------ PASSAGE TO READ

I agree having an anchor is one of those essential things that many don't use but IMO its and essential part of boating just like bumpers.
Old     (Chuch)      Join Date: Mar 2010       10-03-2012, 9:40 AM Reply   
G and others are spot on. I'll give you an example for giggles. Yup, I was out on a private lake with a buddy when his dumb butt ran out of gas. (Dont ask) With the wind blowing us towards the opposite end of the lake than the ramp, and the boat blowing towards the end with ROCKS, I told him to throw the anchor while we figured out a game plan. No anchor...no paddle. Within seconds we were both in the water, at 57 degrees with suits on, swimming the thing back to the ramp against the wind. He got lucky that day. For me, its a safety thing. I always have my anchor and one of those extendable paddles.
Old     (boardman74)      Join Date: Jul 2012       10-03-2012, 10:57 AM Reply   
Been there Charles. Dealer decided to close my pickup valve during a repair and didn't tell me. About a quarter mile out from the ramp she overheated in about 25 mph wind. Luckily it was a cross wing paddle back to the ramp. Had an anchor to that I used to take a couple breaks. Not much fun rowing a 3000 lbs boat with a canoe paddle. Required gear for sure!!

------------
------ DATA SUPPLIED

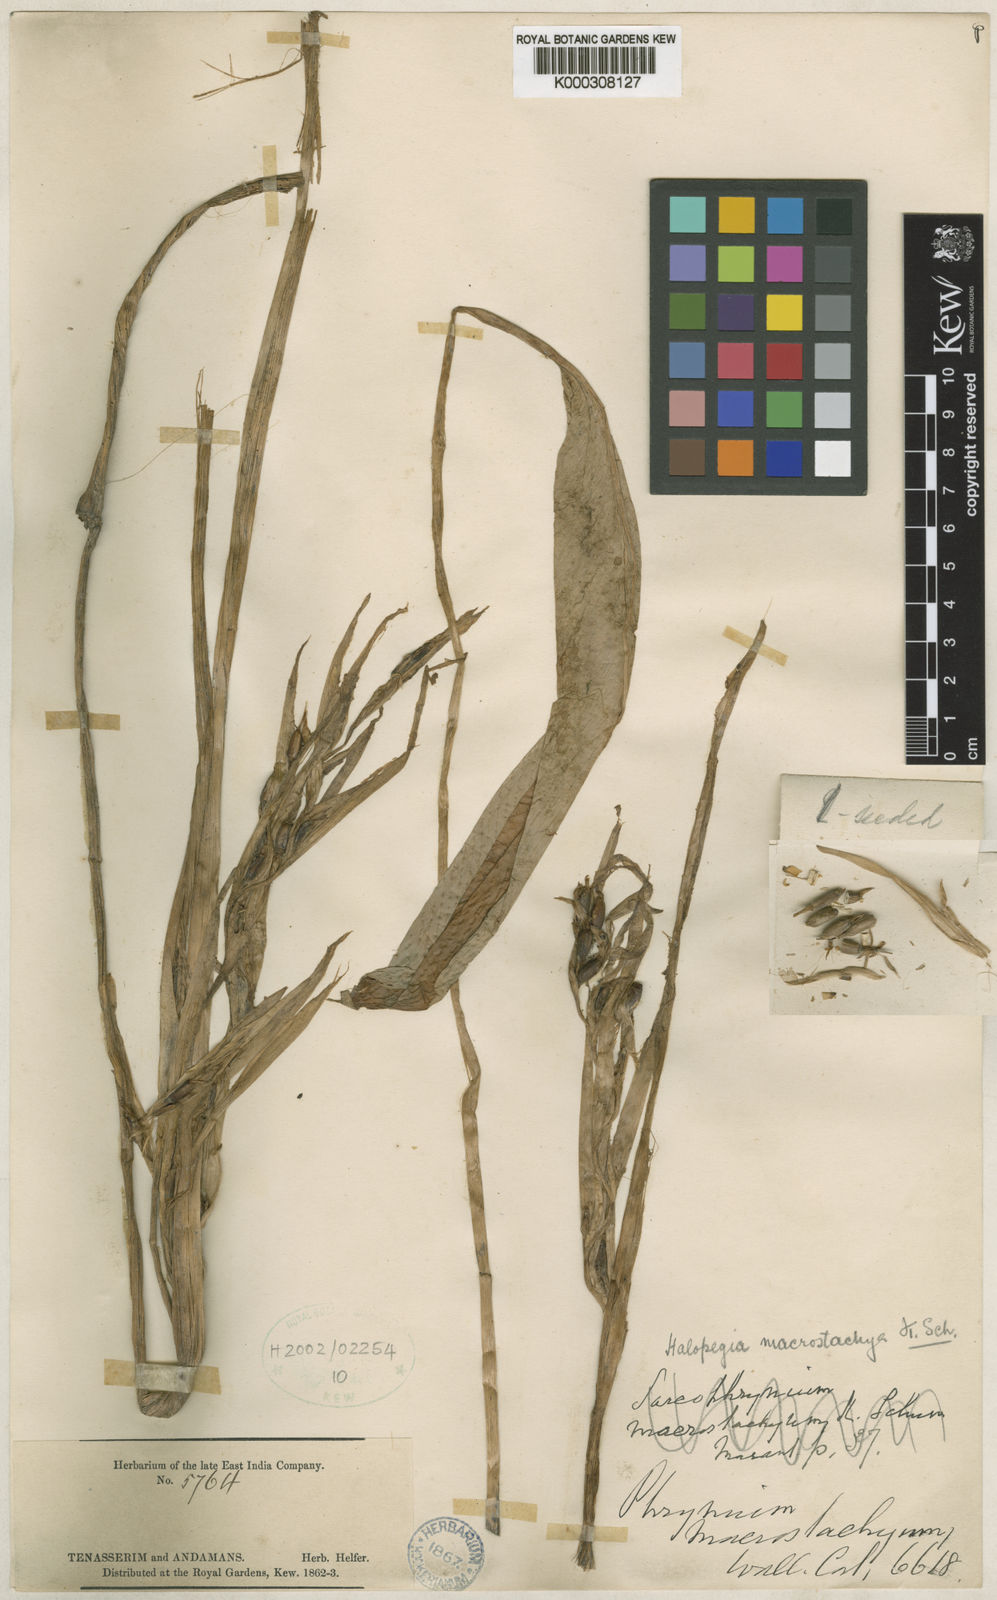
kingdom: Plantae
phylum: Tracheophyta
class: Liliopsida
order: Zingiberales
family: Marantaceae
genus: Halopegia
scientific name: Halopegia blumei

------------

#### REQUIREMENT A
List every measurement given with a unit in the boating forum text.
#### REQUIREMENT B
In the boating forum text, what did the dealer close during a repair without telling the owner?
#### REQUIREMENT C
Repeat the boating forum text word for word between "Old     (boardman74)      Join" and "gear for sure!!", inclusive.
Work only from the boating forum text, not the listing.

#### FULL SOLUTION A
57 degrees, a quarter mile, 25 mph, 3000 lbs

#### FULL SOLUTION B
The pickup valve.

#### FULL SOLUTION C
Old     (boardman74)      Join Date: Jul 2012       10-03-2012, 10:57 AM Reply   
Been there Charles. Dealer decided to close my pickup valve during a repair and didn't tell me. About a quarter mile out from the ramp she overheated in about 25 mph wind. Luckily it was a cross wing paddle back to the ramp. Had an anchor to that I used to take a couple breaks. Not much fun rowing a 3000 lbs boat with a canoe paddle. Required gear for sure!!